1 Reply Latest reply: Nov 19, 2015 7:01 PM by Greg Thomas RSS

    Section Access

    Greg Thomas

      Hi,

       

      I’m having trouble getting Qlik Sense to do even basic security, hopefully someone can help.

       

      I want to restrict users to viewing data for just their home cities in an app based on their AD group. However managers typically manage two cities and the general manager needs to see all cities.

       

      City

      AD group

      Manager

      General Manager

      B

      B_employees

      Kate

      Mark

      C

      C_employees

      Sam

      Mark

      D

      D_employees

      Kate

      Mark

      H

      H_employees

      John

      Mark

      M

      M_employees

      John

      Mark

      P

      P_employees

      John

      Mark

      S

      S_employees

      Sam

      Mark

       

      It works for one assignment but  if I try to use two assignments I either 'denied' or 'unknown error', e.g.

      SecurityTable1:

      Load * InLine [

      ACCESS, USERID, LINK1

        USER, DOMAIN\John, M

        USER, DOMAIN\John, H

      ...

        ADMIN, DOMAIN\Greg

        ADMIN, INTERNAL\sa_scheduler

        ];

       

      SecurityTable2:

      Load * InLine [

      ACCESS, GROUP, LINK2

        USER, P_employees, P

      ...

      //
      Section Application;

       

      SecLinkTable1:
      Load * InLine [
      LINK1, City
        P,  PCity

      ...

       

      They work individually but not in combination(s).

       

      Additionally, if I use the OMIT option I get ‘incomplete visualisation’ for the table/chart when I specify a dim, but nothing if I specify a defined dim from Master Items. Is this a bug?

       

       

        • Re: Section Access
          Greg Thomas

          With help from our Qlik guy Stephen, we resolved the issue.
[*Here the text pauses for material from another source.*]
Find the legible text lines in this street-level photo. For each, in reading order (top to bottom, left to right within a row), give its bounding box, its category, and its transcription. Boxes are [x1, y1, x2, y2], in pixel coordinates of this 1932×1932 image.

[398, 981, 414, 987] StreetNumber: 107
          The key is using both USERID & GROUP in the same table with the alternate field populated with asterisk.

          Seems it is necessary to use the subfield() technique in 2.1, this generates a separate row for each code.

           


          //
          Section Access;

          set vAllCities = 'D,S,M,H,A,P,C,B';

          Authorisation:

          // Grant 'sa_scheduler' admin to enable data reload task
          load ACCESS ,USERID ,GROUP ,subfield(CITYCODE, ',') as CITYCODE
          inline
          [ACCESS,  USERID,  GROUP,  CITYCODE
          'ADMIN' ,'INTERNAL\sa_scheduler' ,'*' ,"$(vAllCities)"
              ];


          // Load user list from secure .xls
          LOAD
              "Access"    as ACCESS,
              "UserID"    as USERID,
              '*'                as GROUP,
              subfield("City Code", ',')   as CITYCODE
          FROM [lib://QSContent/App Access by user.xlsx]
          (ooxml, embedded labels, table is Sheet1);


          // default users to their home state
          CONCATENATE(Authorisation)
          LOAD *
          INLINE [
            ACCESS, USERID,  GROUP,   CITYCODE
            USER,  *,  D_employees, D
            USER,  *,  S_employees, S
            USER,  *,  B_employees, B
            USER,  *,  C_employees, C
            USER,  *,  A_employees, A
            USER,  *,  H_employees, H
            USER,  *,  M_employees, M
            USER,  *,  P_employees, P
            ];

          //
          Section Application;
          SecLinkTable:
          Load * InLine [
          City,  CITYCODE
            D,  D
            S,  S
            B, B
            C, C
            A, A
            H, H
            M, M
            P, P
            ];

           

           

          Hopefully this will be of help to other newbies.